This review was originally published in my column at Towleroad
Here's a film you'll never see on an airplane. Pedro Almodóvar's latest, I'm So Excited!, takes place (almost) entirely aboard an airplane like some lost "bottle episode" of an aborted Almodóvarian sitcom. But the stewards and pilots are less concerned with fastening your seat belt than unzipping your pants and more interested in spiking drinks than pouring them. It's arrived just in time for Gay Pride Weekend and what great timing; this is by far the gayest thing Pedro has done since Bad Education (2004) in which Gael García Bernal famously both tucked his junk for drag duties and showed it off in wet underwear poolside.
I think it was the internet critic David Poland (of Movie City News fame) who dubbed that earlier film "fag noir" and took some heat for that but I personally don't think Almodóvar would have minded. In fact, for a long time I miscredited the tag to Pedro himself. Pedro's characters are often outrageously hedonistic from nympho nuns to homicidal hotties to transgendered hookers and even the sanest among them act on melodramatic or comic impulse without shame or apology. In short, to appropriate a quote from Rich Juzwiak they're 'as faggy as they want to be'. And that's just the ladies! [more...]
I bring up this divisive language because Almodóvar, despite his celebrated global rise as a world class auteur -- those Oscar wins for All About My Mother (1999's Best Foreign-Language Film) and Talk To Her (2002's Best Original Screenplay) in the early Aughts marked his peak -- has never and will never win fans among the easily offended or anyone who flinches at the queeniest moments in gay pride parades.
But for the rest of us each new film is a "Must-See". Yes, even a quickie toss-off like this one. I'm So Excited is on the surface a comedy about a very negligent horny flight crew and a secretive batch of first class passengers but it's also a satirical riff on Spain's economic crisis. Political satire is a difficult genre when it comes to subtitles so this is unlikely to please everyone. Still, it's Pedro's first straight (not in the heterosexual sense) comedy since, well, forever and that has to be noted even if it feels inevitable since Broken Embraces (2009) was, at least in part, the story of a blinded director trying to make a comedy that looked suspiciously like Women on the Verge of a Breakdown (1988), Pedro's international breakthrough. Pedro may have have entered a weirdly self-referential holding pattern in his career but if so he's earned the right.

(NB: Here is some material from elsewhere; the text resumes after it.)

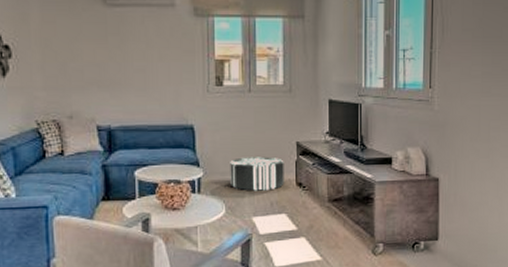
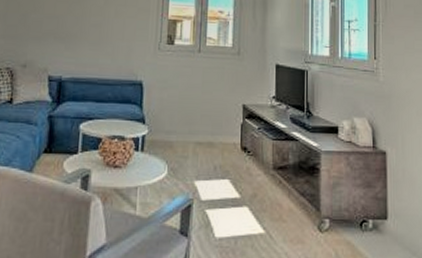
pouf: present [230,156,284,191] -> none [174,117,230,153]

Though I'd love for EVERYONE to see it (someone's gotta support the true artists of cinema or everything but superheroes will one day be VOD only) I'm So Excited! will, in the end, probably be regarded as little more than a curio throwback to the director's outrageous early days. The critics screening I attended was mysteriously quiet -- well other than myself and The Boyfriend laughing frequently -- but critics are difficult to read at comedies (were they LOLing without the OL part?) and comedies are ALWAYS funnier with a full paying crowd. Don't get "So Excited!" for Pedro's most famous muses Penélope Cruz & Antonio Banderas who only have cameos, but do prepare yourself for the titular song. The airline stewards do a choreographed routine. In full and in full fabulousity from first 80s synthpop beats to the "look what you do to me" repeat fadeout.
If your taste in shamelessly outrageous comedy runs more mainstream or if you just need 27 more minutes of air-conditioning (no judgment on the air-conditioning, but why are American comedies so f'in long?) the big ticket this weekend is The Heat starring Sandra Bullock and Melissa McCarthy. Bullock plays a very smug and uptight FBI agent and McCarthy plays a loose cannon cop who'll catch her criminals by any means necessary. It's hate at first sight but they learn to work together. If that description screams 'Every Odd Couple Buddy Cop Comedy Ever!,' than you already know if you could handle seeing another, only with funny ladies and spanks jokes this time.
In its own way its as offensive as I'm So Excited (one ongoing joke involves a dealer who thinks McCarthy is racist and she takes him down with... no, I can't even type it!) and though it's a fast fade there are quite a few laughs, most of them courtesy of what feels like The Melissa & Sandy Improv Hour. The film is directed by Paul Feig who held the reigns on Bridesmaids and though this one isn't fit to stand in that wedding party, it's ratio of minutes to laughs is fairly good and McCarthy really brings it. At the very least it's a thousand times funnier and more deftly balanced in terms of humor and heart-tugging "arc" than McCarthy's weirdly joke-free Identity Thief which was an inexplicable blockbuster earlier this year.
I'd warn you to stay through the credits for the funny punchline to an ongoing Sandra-is-a-Crazy-Cat-Lady joke but the film is too nervous that you'll be running out already and only lets a couple credits fly before selling it.
Grades: I'm So Excited B; The Heat B-
Oscar Chances: Er no on either, but solid laughs are their own reward. If The Heat is a major hit maybe a surprise Globe nomination for McCarthy?